# Tinkerbell Cancelled



## disneygogetter

I saw this online "In addition to the six feature-length Tinker Bell films, Disney also had plans for a seventh and an eighth film. Both films were cancelled in October 2013, during the production on the seventh film, reportedly due to declining DVD sales and disappointing merchandise sales."

Why does Disney do this? I loved the Tinkerbell series and know other fans did too. Do you think it got cancelled not just because of sales but due to other series like Tangled, Brave, and Frozen being so popular?


----------



## WyldLynx

That hurts I love Tink and have bought most of the movies. I would love to have a few more Tink movies. Unfortunately it is all about the $$


----------



## vladimir p

WHAT!! this can't be, IT CANNOT BE!!!!!!!
seriously? no more fawn movie, i truly believe this tinkerbell series was some of the best things disney had, saddly under rated.


----------



## OlaftheSnowman

TINKERBELL is the best movie series EVER!!!!
It is for children and adults.
My family loves to sit and watch the movies.TINK will be missed


----------



## sunnyfamily

OlaftheSnowman said:


> TINKERBELL is the best movie series EVER!!!! It is for children and adults. My family loves to sit and watch the movies.TINK will be missed



So very true! My family enjoys watch tink:/


----------



## TooExcitedCantSleep

Do you have a source? I hadn't heard this until now. The new Pirate Fairy movie will air soon on the Disney channel.....all the fairies including Tink will be featured.


----------



## old lady

I don't know if they got cancelled or people were not buying them anymore.


----------



## disneygogetter

Here's the source article about the cancellation - http://animationguildblog.blogspot.com/2013/10/at-diz-toons.html


----------



## disneygogetter

TooExcitedCantSleep said:


> Do you have a source? I hadn't heard this until now. The new Pirate Fairy movie will air soon on the Disney channel.....all the fairies including Tink will be featured.

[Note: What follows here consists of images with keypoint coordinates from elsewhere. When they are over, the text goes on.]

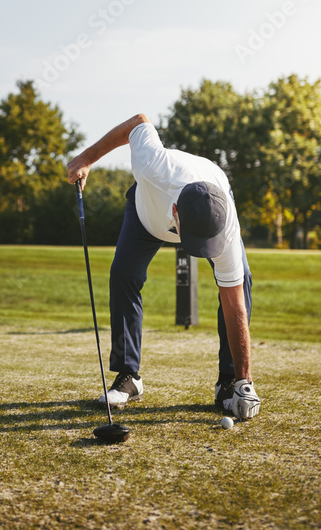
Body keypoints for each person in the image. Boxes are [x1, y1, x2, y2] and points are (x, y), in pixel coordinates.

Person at [66, 113, 261, 420]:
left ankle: (229, 381)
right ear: (175, 212)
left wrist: (245, 381)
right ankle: (129, 376)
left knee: (242, 280)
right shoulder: (152, 164)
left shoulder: (224, 225)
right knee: (123, 275)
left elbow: (233, 305)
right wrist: (87, 157)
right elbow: (138, 121)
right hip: (146, 216)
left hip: (209, 192)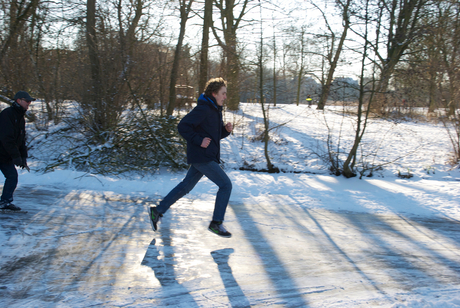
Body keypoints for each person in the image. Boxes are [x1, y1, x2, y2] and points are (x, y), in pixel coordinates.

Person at [148, 78, 234, 237]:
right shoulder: (204, 109)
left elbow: (212, 136)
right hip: (203, 157)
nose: (225, 97)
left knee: (185, 187)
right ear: (214, 94)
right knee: (226, 185)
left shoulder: (215, 110)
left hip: (205, 156)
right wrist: (198, 140)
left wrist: (225, 131)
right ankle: (216, 223)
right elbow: (183, 126)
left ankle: (158, 211)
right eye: (223, 93)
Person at [0, 91, 35, 212]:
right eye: (27, 101)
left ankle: (5, 201)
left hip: (5, 155)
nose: (29, 103)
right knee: (11, 176)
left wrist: (23, 157)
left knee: (12, 176)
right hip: (2, 152)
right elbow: (7, 138)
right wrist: (15, 156)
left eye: (30, 101)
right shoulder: (7, 114)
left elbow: (21, 139)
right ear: (18, 101)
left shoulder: (20, 117)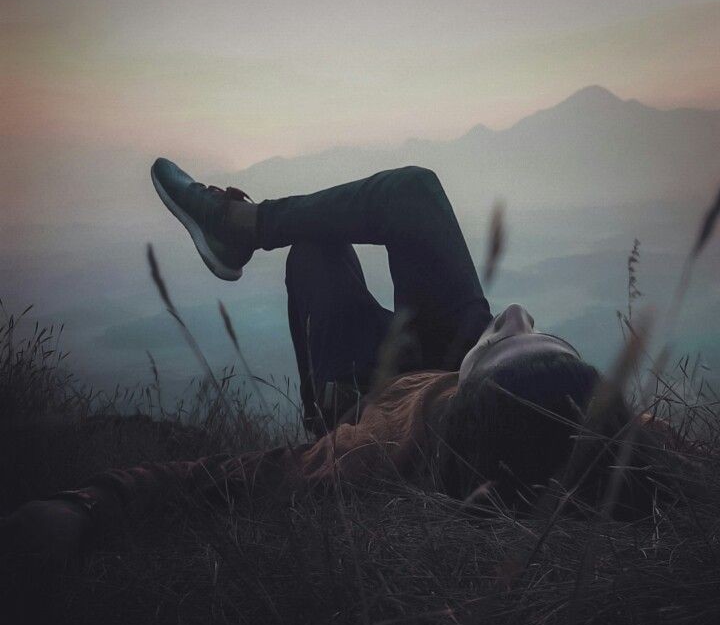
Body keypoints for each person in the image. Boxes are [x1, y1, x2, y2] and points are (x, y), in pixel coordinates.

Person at [1, 161, 682, 568]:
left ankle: (311, 385)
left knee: (318, 252)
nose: (514, 315)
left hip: (369, 387)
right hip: (455, 366)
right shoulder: (611, 443)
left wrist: (89, 505)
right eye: (537, 335)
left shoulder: (373, 451)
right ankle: (240, 228)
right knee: (414, 190)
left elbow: (228, 479)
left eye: (508, 340)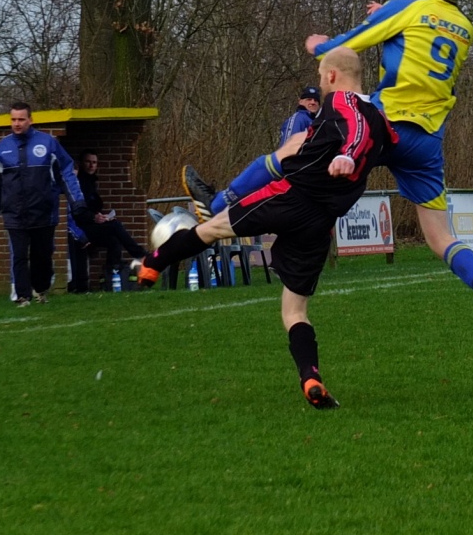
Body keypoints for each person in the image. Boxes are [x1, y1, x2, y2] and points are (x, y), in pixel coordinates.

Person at [137, 47, 397, 409]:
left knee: (211, 229)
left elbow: (353, 128)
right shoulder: (382, 122)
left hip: (290, 197)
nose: (321, 83)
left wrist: (347, 154)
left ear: (332, 76)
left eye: (322, 77)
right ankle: (310, 377)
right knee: (295, 311)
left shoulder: (343, 102)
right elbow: (390, 145)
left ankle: (153, 263)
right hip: (321, 223)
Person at [304, 0, 473, 351]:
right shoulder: (464, 25)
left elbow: (350, 46)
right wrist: (390, 17)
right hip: (426, 139)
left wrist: (320, 46)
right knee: (441, 236)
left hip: (384, 121)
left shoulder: (406, 8)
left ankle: (223, 205)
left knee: (301, 155)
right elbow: (418, 45)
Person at [0, 101, 88, 306]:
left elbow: (66, 172)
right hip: (14, 214)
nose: (17, 123)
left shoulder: (48, 144)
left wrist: (77, 201)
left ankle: (41, 289)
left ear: (30, 120)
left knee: (41, 256)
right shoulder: (2, 148)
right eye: (13, 119)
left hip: (44, 212)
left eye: (21, 119)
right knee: (18, 255)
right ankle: (22, 296)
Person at [67, 149, 147, 292]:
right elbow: (78, 211)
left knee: (114, 241)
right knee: (115, 225)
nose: (91, 165)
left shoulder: (91, 182)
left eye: (94, 162)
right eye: (88, 162)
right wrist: (94, 217)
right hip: (80, 228)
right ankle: (140, 254)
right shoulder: (78, 184)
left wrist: (101, 216)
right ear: (81, 164)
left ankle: (111, 277)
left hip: (90, 224)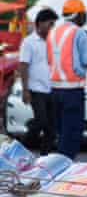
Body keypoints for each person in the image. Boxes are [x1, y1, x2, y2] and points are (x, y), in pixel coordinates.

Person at [48, 0, 87, 159]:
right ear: (77, 15)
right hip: (72, 91)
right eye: (83, 14)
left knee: (61, 131)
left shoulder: (53, 32)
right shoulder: (78, 32)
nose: (85, 18)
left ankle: (58, 163)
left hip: (53, 90)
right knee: (72, 133)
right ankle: (66, 166)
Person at [19, 8, 57, 154]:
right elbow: (23, 66)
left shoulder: (54, 42)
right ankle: (21, 148)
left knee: (52, 129)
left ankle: (44, 158)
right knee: (41, 122)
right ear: (40, 23)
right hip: (36, 89)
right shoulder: (29, 42)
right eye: (50, 23)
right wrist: (25, 90)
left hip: (52, 88)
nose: (52, 27)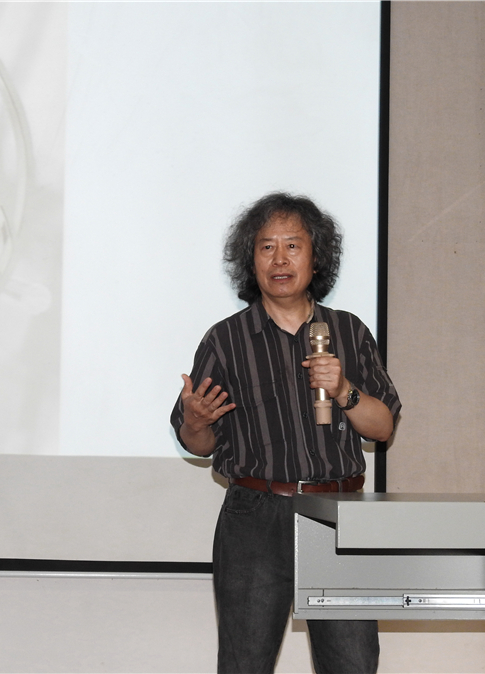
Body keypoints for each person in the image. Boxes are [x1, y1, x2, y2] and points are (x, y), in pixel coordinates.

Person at [170, 192, 401, 674]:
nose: (280, 260)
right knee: (245, 662)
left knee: (353, 662)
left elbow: (383, 427)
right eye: (266, 247)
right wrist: (196, 421)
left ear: (316, 258)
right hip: (255, 516)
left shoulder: (349, 331)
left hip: (338, 512)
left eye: (293, 246)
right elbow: (200, 444)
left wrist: (343, 389)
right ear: (250, 261)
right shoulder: (225, 340)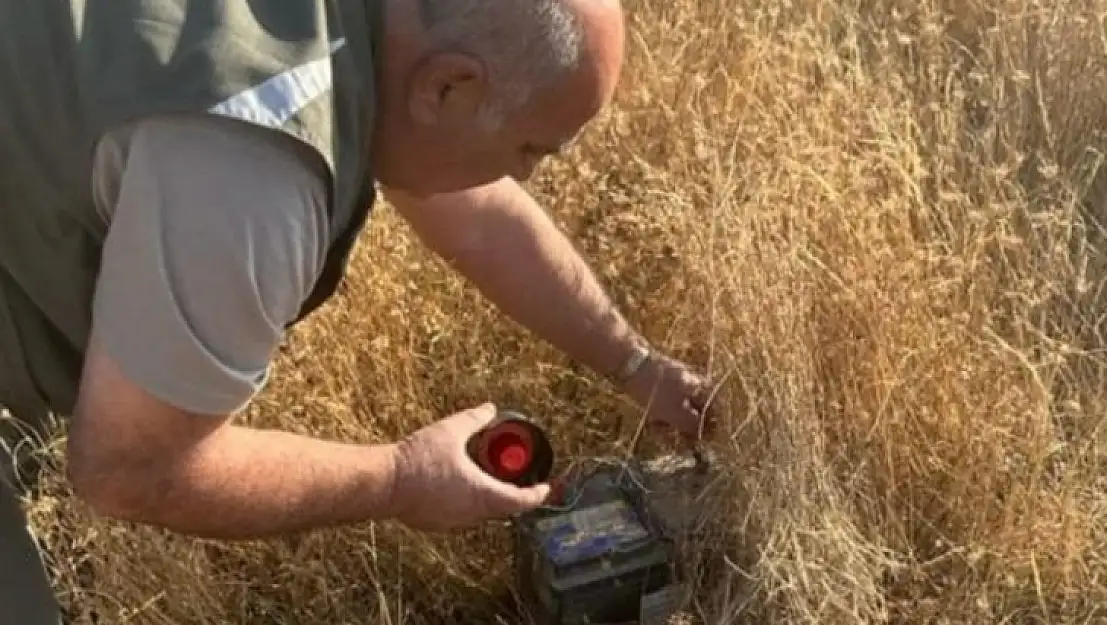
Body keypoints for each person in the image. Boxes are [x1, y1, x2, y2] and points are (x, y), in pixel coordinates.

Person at [0, 0, 715, 622]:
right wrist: (401, 478)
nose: (523, 175)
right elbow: (126, 465)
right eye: (528, 149)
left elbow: (473, 213)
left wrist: (634, 362)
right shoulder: (251, 171)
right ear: (448, 86)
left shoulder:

Source - http://animationguildblog.blogspot.com/2013/10/at-diz-toons.html


----------



## TooExcitedCantSleep

disneygogetter said:


> Source - http://animationguildblog.blogspot.com/2013/10/at-diz-toons.html


Hey- thanks for this......this is a pretty cool blog too! I can't believe it.......I seriously thought Tink and Friends were doing well especially with the new Pirate Fairy coming on board. I cannot understand how Disney can cut this for more PLANES!!!!!!  Well- there is always a chance that Disney will revisit Tink because because she is timeless and will always be a part of classic Disney.


----------



## pascalstongue

This is really sad. The kids and I love the Tinker Bell films. the pirate fairy shows the first time that Tink meets a young Captain Hook (and Smeepops up in the end credits). I was really hoping that they would get to the story of how Tink meets Peter Pan.


----------



## ElsasMom

TooExcitedCantSleep said:


> Hey- thanks for this......this is a pretty cool blog too! I can't believe it.......I seriously thought Tink and Friends were doing well especially with the new Pirate Fairy coming on board. I cannot understand how Disney can cut this for more PLANES!!!!!!  Well- there is always a chance that Disney will revisit Tink because because she is timeless and will always be a part of classic Disney.



That was my first thought too! They are just about to release Pirate Fairy, weird timing!


----------